Foxconn Wants To Expand American Footprint: Here's Why
Manufacturing giant Foxconn Technology Group has confirmed plans to expand its operations to North America, as customers request more products made in the U.S.A.
Foxconn manufactures technology products for a number of top firms, notably Apple, and the move to expand its operations to North America could be linked to Apple's plan to bring Mac manufacturing back into the States.
"We are looking at doing more manufacturing in the US because, in general, customers want more to be done there," Foxconn spokesman Louis Woo told Bloomberg BusinessWeek in a telephone interview. Woo declined to further elaborate on specific plans or detail which individual clients made the requests.
The news comes after Apple CEO Tim Cook said last week that the Cupertino tech giant will manufacture one of its Mac lines in the U.S. by the end of next year. Apple is not only the world's most valuable company, but is also Foxconn's biggest client. Building Mac computers in the U.S. next year will amount to more than $100 million.
According to Woo, Foxconn has more than 1.6 million workers globally, including in factories in California and Texas, making partially-assembled products such as servers.
"Supply chain is one of the big challenges for U.S. expansion," Woo told Bloomberg. "In addition, any manufacturing we take back to the U.S. needs to leverage high-value engineering talent there in comparison to the low-cost labor of China."
At a forum last month, Foxconn chairman Terry Gou detailed plans to take U.S. engineers to Asia and train them in manufacturing there before deploying them back home. Gou's comments came after word first spread in November that Foxconn was considering U.S.-based factories. The manufacturer was reportedly weighing the possibility of opening up shop in several U.S. cities such as Detroit and Los Angeles.
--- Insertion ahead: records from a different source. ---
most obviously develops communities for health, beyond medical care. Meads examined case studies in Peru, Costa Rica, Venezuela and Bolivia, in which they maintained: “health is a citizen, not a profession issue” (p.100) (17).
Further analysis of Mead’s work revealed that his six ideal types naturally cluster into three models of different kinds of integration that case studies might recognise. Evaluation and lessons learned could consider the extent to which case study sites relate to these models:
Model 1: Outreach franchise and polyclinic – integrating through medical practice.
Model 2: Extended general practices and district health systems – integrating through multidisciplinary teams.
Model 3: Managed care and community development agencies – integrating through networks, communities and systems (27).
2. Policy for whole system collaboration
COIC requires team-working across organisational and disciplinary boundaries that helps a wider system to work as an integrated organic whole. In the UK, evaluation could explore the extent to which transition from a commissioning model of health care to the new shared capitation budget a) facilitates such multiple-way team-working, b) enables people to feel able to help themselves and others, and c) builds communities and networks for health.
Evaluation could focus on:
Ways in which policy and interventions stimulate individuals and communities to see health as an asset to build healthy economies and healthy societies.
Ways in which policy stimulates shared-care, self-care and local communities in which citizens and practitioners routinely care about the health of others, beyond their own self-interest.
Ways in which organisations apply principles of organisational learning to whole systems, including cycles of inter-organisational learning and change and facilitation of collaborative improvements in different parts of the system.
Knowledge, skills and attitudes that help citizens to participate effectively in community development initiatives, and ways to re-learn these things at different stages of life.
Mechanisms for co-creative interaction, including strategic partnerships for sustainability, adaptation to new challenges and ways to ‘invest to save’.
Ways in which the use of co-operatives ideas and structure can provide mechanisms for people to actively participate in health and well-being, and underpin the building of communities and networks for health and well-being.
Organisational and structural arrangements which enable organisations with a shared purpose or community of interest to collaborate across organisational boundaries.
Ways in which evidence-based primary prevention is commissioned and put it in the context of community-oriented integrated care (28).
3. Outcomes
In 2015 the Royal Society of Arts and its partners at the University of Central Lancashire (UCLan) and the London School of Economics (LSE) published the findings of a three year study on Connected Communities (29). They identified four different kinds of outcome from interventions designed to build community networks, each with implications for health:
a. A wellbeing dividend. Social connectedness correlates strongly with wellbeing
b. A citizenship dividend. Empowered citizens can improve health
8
"[Gou only floated] the possibility of Foxconn providing opportunities for engineers in the US to visit the company's facilities in China for technical exchanges as part of a larger program to further develop and promote automation in the manufacturing sector," a Foxconn spokeswoman said at the time.
While Woo did not elaborate on the company's plans, one thing's for sure now: Foxconn is definitely considering a U.S. expansion to meet the needs and requests of its customers, and to "leverage the high-value engineering talent" in the U.S. market.